Miyoshi Takahiro, Endo Hideki, Yamamoto Hiroyuki, Gonmori Satoshi, Miyata Hiroaki, Takuma Kiyotsugu, Sakurai Atsushi, Kitamura Nobuya, Tagami Takashi, Nakada Taka-Aki, Takeda Munekazu
Kawasaki Municipal Hospital, Kanagawa, Japan; Department of Health Policy and Management, School of Medicine, Keio University, Tokyo, Japan.
Department of Health Policy and Management, School of Medicine, Keio University, Tokyo, Japan; Department of Healthcare Quality Assessment, Graduate School of Medicine, University of Tokyo, Tokyo, Japan.
Resuscitation. 2022 Dec;181:311-319. doi: 10.1016/j.resuscitation.2022.10.022. Epub 2022 Nov 2.
The aim of this study was to reveal the neurological outcomes of choking-induced out-of-hospital cardiac arrest (OHCA) and evaluate the presence of witnesses, cardiopulmonary resuscitation (CPR) performed by a witness (bystander-witnessed CPR), and the proportion of patients with favourable neurological outcomes by the time from CPR by emergency medical services (EMS) to the return of spontaneous circulation (ROSC) (CPR-ROSC time).
We retrospectively analysed the SOS-KANTO 2012 database, which included data of 16,452 OHCAs in Japan. We selected choking-induced OHCA patients aged ≥ 20 years. We evaluated the neurological outcomes at 1 month with the Cerebral Performance Category (CPC). We defined favourable neurological outcomes (CPCs: 1-2) and present the outcomes with descriptive statistics.

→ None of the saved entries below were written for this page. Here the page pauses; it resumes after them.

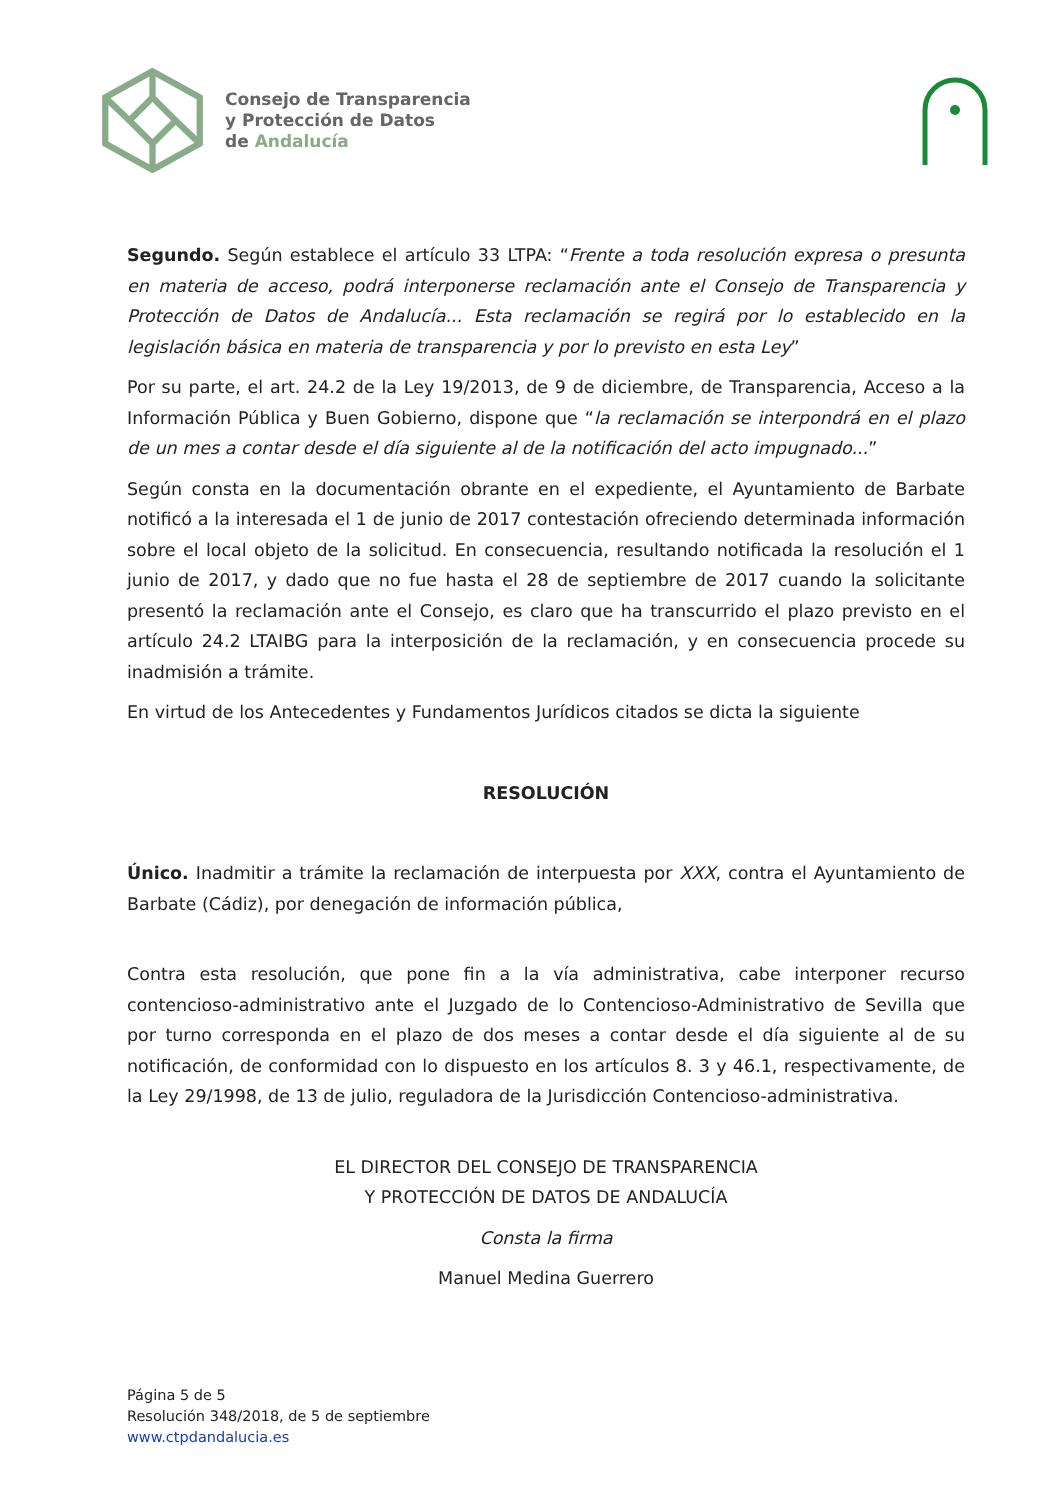Consejo de Transparencia
y Protección de Datos
de Andalucía
Segundo. Según establece el artículo 33 LTPA: “Frente a toda resolución expresa o presunta en materia de acceso, podrá interponerse reclamación ante el Consejo de Transparencia y Protección de Datos de Andalucía... Esta reclamación se regirá por lo establecido en la legislación básica en materia de transparencia y por lo previsto en esta Ley”
Por su parte, el art. 24.2 de la Ley 19/2013, de 9 de diciembre, de Transparencia, Acceso a la Información Pública y Buen Gobierno, dispone que “la reclamación se interpondrá en el plazo de un mes a contar desde el día siguiente al de la notificación del acto impugnado...”
Según consta en la documentación obrante en el expediente, el Ayuntamiento de Barbate notificó a la interesada el 1 de junio de 2017 contestación ofreciendo determinada información sobre el local objeto de la solicitud. En consecuencia, resultando notificada la resolución el 1 junio de 2017, y dado que no fue hasta el 28 de septiembre de 2017 cuando la solicitante presentó la reclamación ante el Consejo, es claro que ha transcurrido el plazo previsto en el artículo 24.2 LTAIBG para la interposición de la reclamación, y en consecuencia procede su inadmisión a trámite.
En virtud de los Antecedentes y Fundamentos Jurídicos citados se dicta la siguiente
RESOLUCIÓN
Único. Inadmitir a trámite la reclamación de interpuesta por XXX, contra el Ayuntamiento de Barbate (Cádiz), por denegación de información pública,
Contra esta resolución, que pone fin a la vía administrativa, cabe interponer recurso contencioso-administrativo ante el Juzgado de lo Contencioso-Administrativo de Sevilla que por turno corresponda en el plazo de dos meses a contar desde el día siguiente al de su notificación, de conformidad con lo dispuesto en los artículos 8. 3 y 46.1, respectivamente, de la Ley 29/1998, de 13 de julio, reguladora de la Jurisdicción Contencioso-administrativa.
EL DIRECTOR DEL CONSEJO DE TRANSPARENCIA
Y PROTECCIÓN DE DATOS DE ANDALUCÍA
Consta la firma
Manuel Medina Guerrero
Página 5 de 5
Resolución 348/2018, de 5 de septiembre
www.ctpdandalucia.es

Of 1,045 choking-induced OHCA patients, 18 (1.7%) had a favourable neurological outcome. Of 1,045 OHCAs, 757 (72.6%) were witnessed, and 375 (36.0%) underwent bystander-witnessed CPR. Of the 18 OHCAs with favourable outcomes, 17 (94.4%) were witnessed, and 11 (61.1%) underwent bystander-witnessed CPR. With a CPR-ROSC time of 0-5 minutes, the proportion of patients with favourable neurological outcomes was 29.7%, ranging from 0% to 6% in the following time groups.
The neurological outcome of choking-induced OHCA was poor. The neurological outcomes deteriorated rapidly from 5 minutes after the initiation of CPR by EMS. The presence of witnesses and bystander-witnessed CPR may be factors that contribute to improved outcomes, but the effects were not remarkable. As another approach to reduce deaths due to choking, citizen education for the prevention of choking may be effective.
本研究旨在揭示窒息所致院外心脏骤停(OHCA)的神经学转归,并评估目击者的存在情况、目击者实施的心肺复苏(CPR)(旁观者目击CPR),以及从紧急医疗服务(EMS)开始CPR到自主循环恢复(ROSC)的时间(CPR-ROSC时间)对神经学转归良好患者比例的影响。
我们回顾性分析了SOS-KANTO 2012数据库,该数据库包含日本16452例OHCA的数据。我们选取了年龄≥20岁的窒息所致OHCA患者。我们使用脑功能分类(CPC)评估1个月时的神经学转归。我们定义神经学转归良好(CPC:1-2),并采用描述性统计呈现结果。
在1045例窒息所致OHCA患者中,18例(1.7%)神经学转归良好。在1045例OHCA中,757例(72.6%)有目击者,375例(36.0%)接受了旁观者目击CPR。在18例转归良好的OHCA中,17例(94.4%)有目击者,11例(61.1%)接受了旁观者目击CPR。CPR-ROSC时间为0-5分钟时,神经学转归良好患者的比例为29.7%,在随后的时间组中为0%至6%。
窒息所致OHCA的神经学转归较差。从EMS开始CPR 5分钟后,神经学转归迅速恶化。目击者的存在和旁观者目击CPR可能是有助于改善转归的因素,但效果并不显著。作为减少窒息死亡的另一种方法,对公众进行预防窒息的教育可能是有效的。